The task: From the line below that contains "hfov_deg: 49.0" to the line that contains "focal_mm: 212", repeat every line exactly, both ends included, and nothing else.

Records to use:
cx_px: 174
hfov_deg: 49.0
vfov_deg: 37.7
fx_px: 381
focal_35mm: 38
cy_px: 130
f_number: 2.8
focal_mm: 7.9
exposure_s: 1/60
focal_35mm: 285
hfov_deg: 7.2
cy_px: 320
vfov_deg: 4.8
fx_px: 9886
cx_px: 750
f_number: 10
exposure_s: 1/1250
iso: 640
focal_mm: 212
---
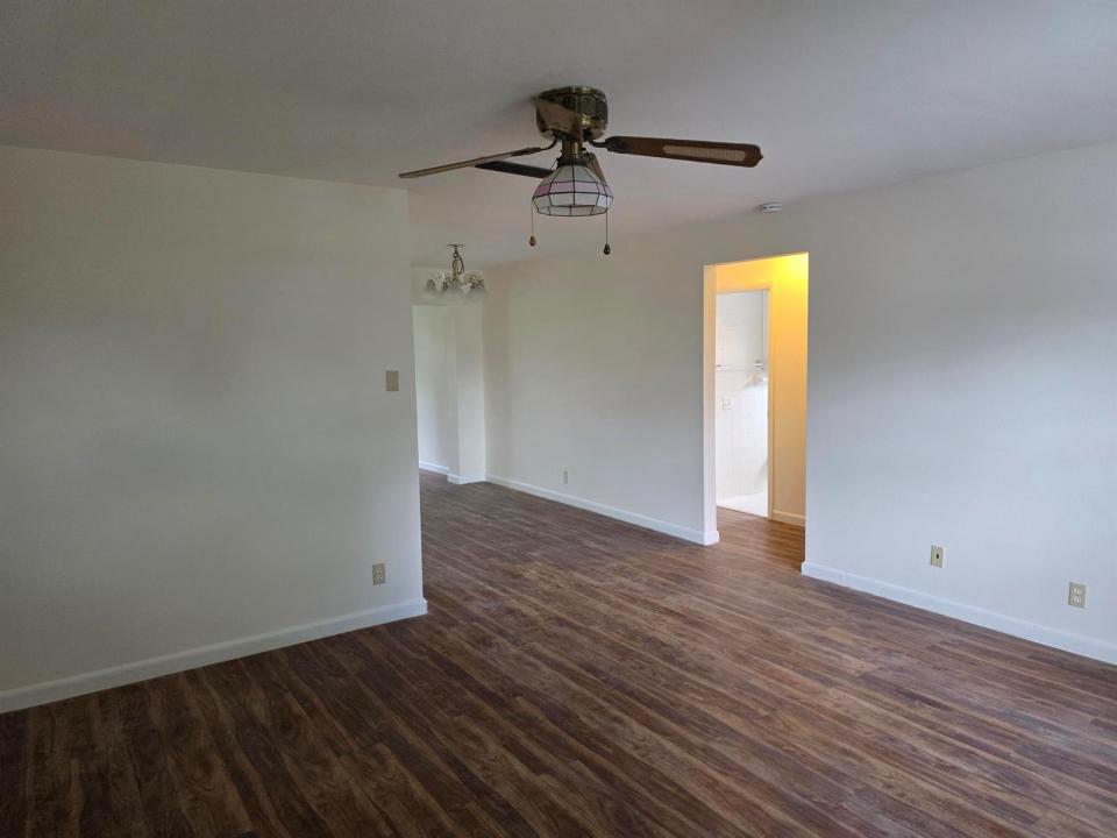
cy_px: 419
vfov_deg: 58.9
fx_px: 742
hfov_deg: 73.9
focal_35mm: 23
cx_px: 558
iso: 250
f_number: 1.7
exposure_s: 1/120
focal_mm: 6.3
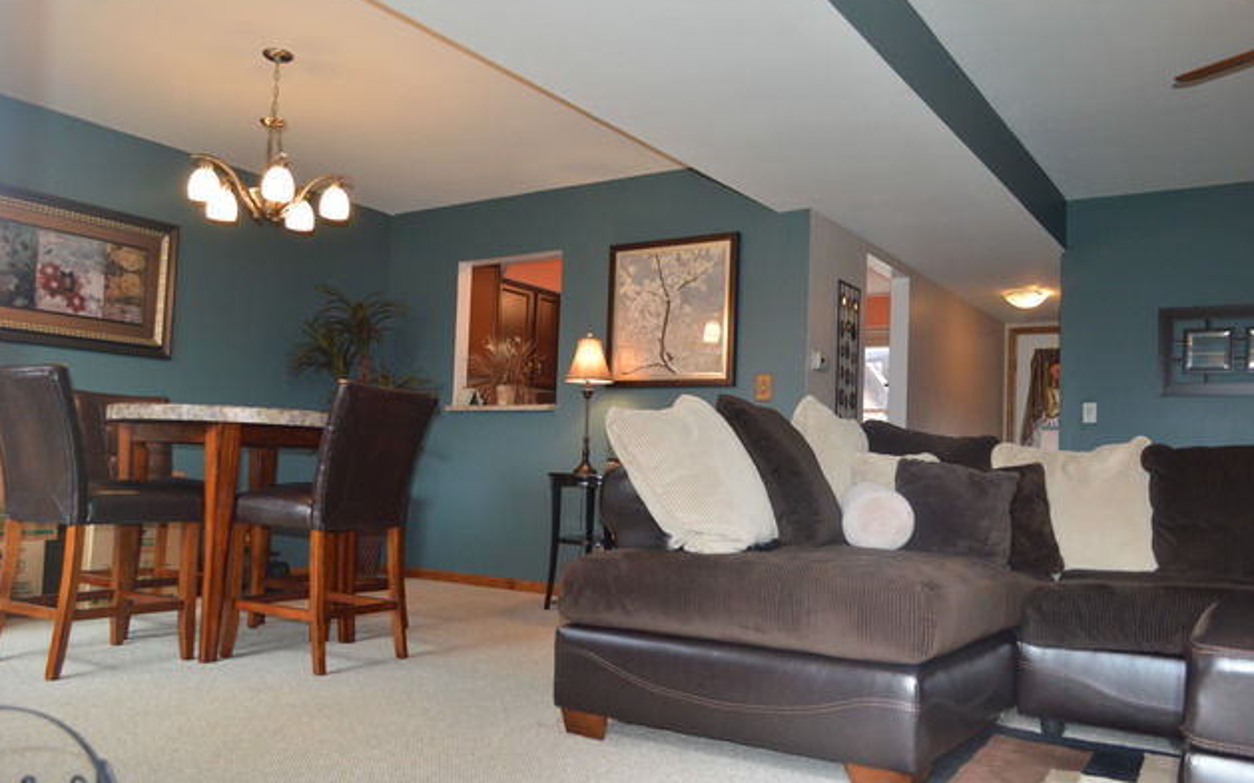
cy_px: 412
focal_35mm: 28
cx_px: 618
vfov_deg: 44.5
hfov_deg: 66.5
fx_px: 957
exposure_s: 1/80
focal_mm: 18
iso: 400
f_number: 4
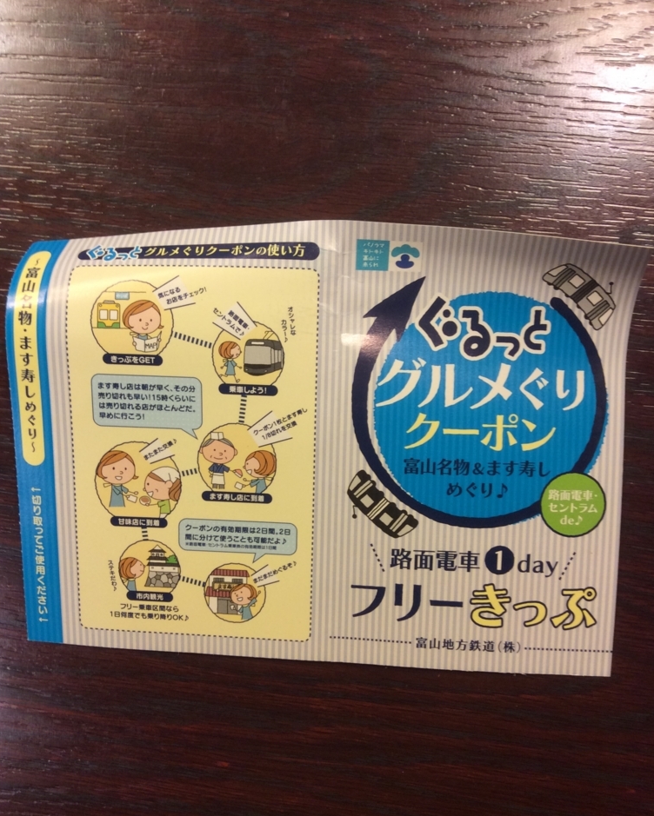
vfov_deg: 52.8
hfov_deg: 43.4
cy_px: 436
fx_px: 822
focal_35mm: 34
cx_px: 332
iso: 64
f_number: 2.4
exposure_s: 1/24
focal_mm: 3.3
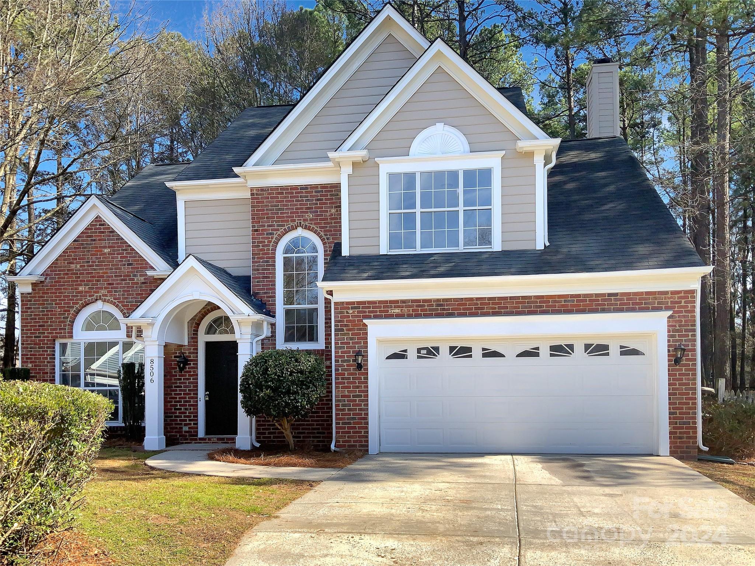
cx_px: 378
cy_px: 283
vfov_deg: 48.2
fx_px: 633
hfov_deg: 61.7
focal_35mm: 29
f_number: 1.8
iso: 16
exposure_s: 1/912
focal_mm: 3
* * *
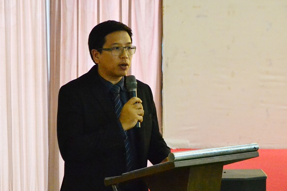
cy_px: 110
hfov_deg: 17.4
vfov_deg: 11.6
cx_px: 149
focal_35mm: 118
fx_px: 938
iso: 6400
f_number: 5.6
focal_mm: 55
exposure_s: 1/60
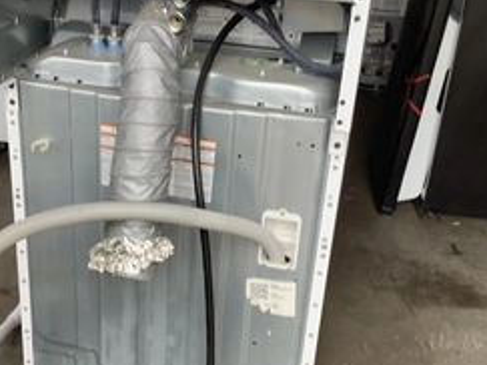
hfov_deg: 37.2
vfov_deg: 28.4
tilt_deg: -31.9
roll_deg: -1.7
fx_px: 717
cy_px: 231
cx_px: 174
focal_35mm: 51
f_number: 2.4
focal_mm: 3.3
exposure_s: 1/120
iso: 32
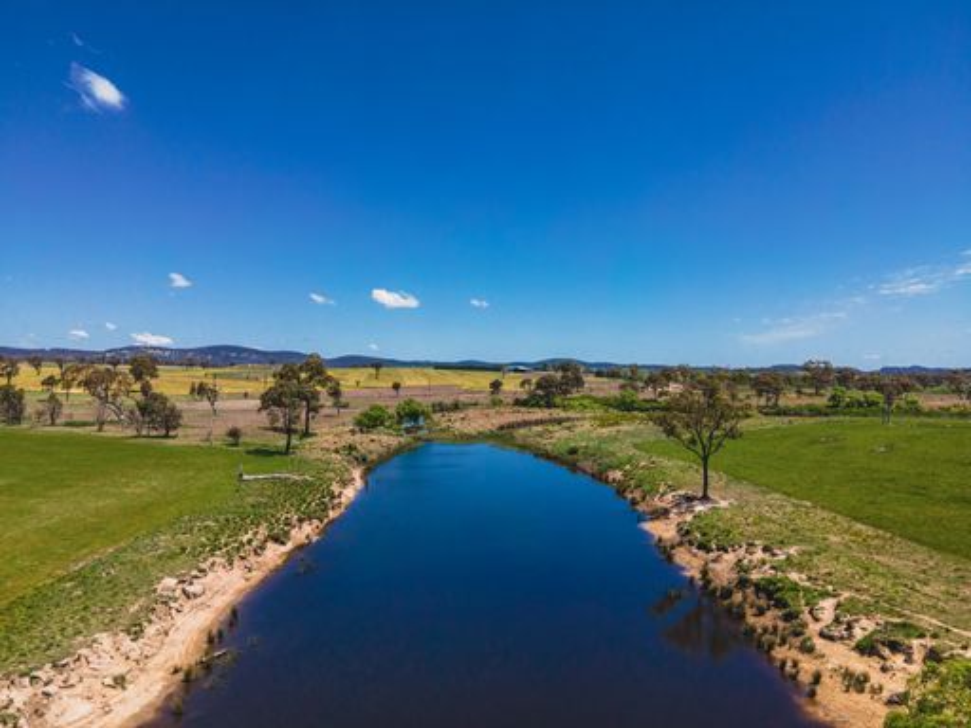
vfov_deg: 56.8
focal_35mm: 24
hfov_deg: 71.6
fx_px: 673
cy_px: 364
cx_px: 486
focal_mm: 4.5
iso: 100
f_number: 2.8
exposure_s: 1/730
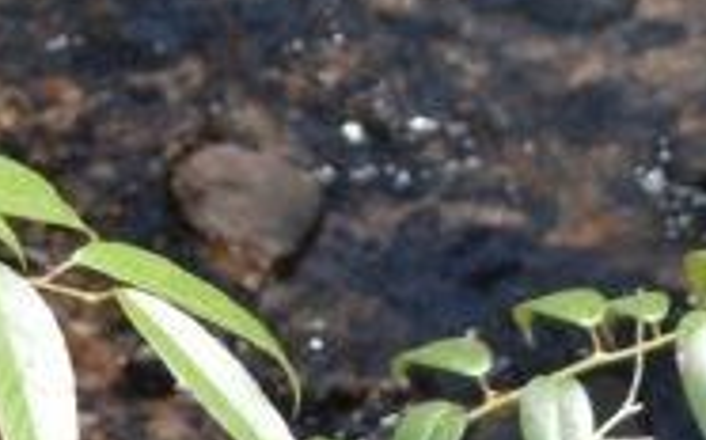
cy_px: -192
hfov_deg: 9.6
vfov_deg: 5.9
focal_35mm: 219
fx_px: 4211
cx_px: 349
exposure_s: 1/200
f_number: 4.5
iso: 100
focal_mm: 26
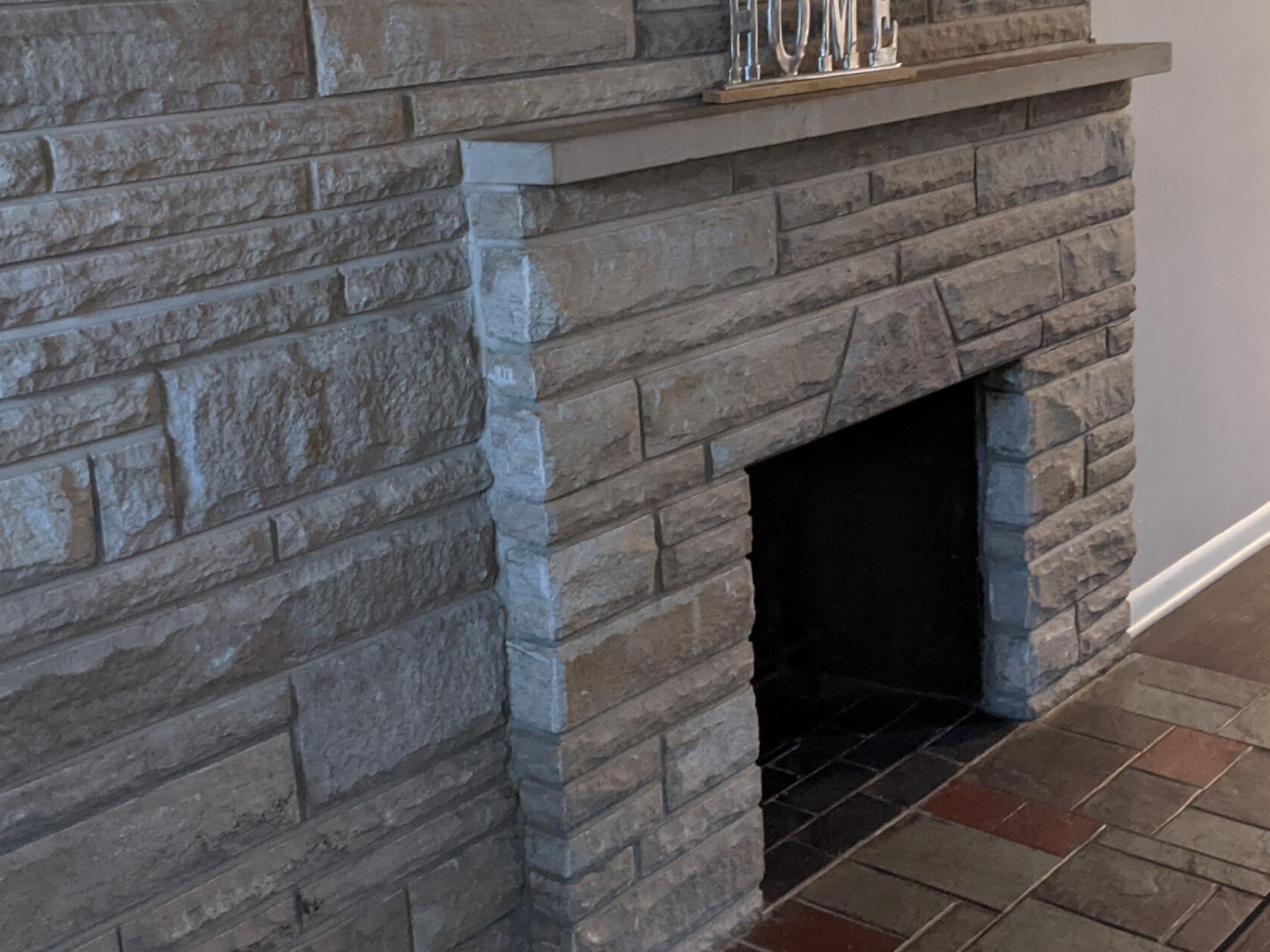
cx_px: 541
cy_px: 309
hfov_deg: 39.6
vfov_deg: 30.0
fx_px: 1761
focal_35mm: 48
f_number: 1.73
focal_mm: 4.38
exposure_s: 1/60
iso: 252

Result of the exercise:
hfov_deg: 49.0
vfov_deg: 37.7
fx_px: 381
focal_35mm: 38
cy_px: 130
f_number: 2.8
focal_mm: 7.9
exposure_s: 1/60
focal_35mm: 285
hfov_deg: 7.2
cy_px: 320
vfov_deg: 4.8
fx_px: 9886
cx_px: 750
f_number: 10
exposure_s: 1/1250
iso: 640
focal_mm: 212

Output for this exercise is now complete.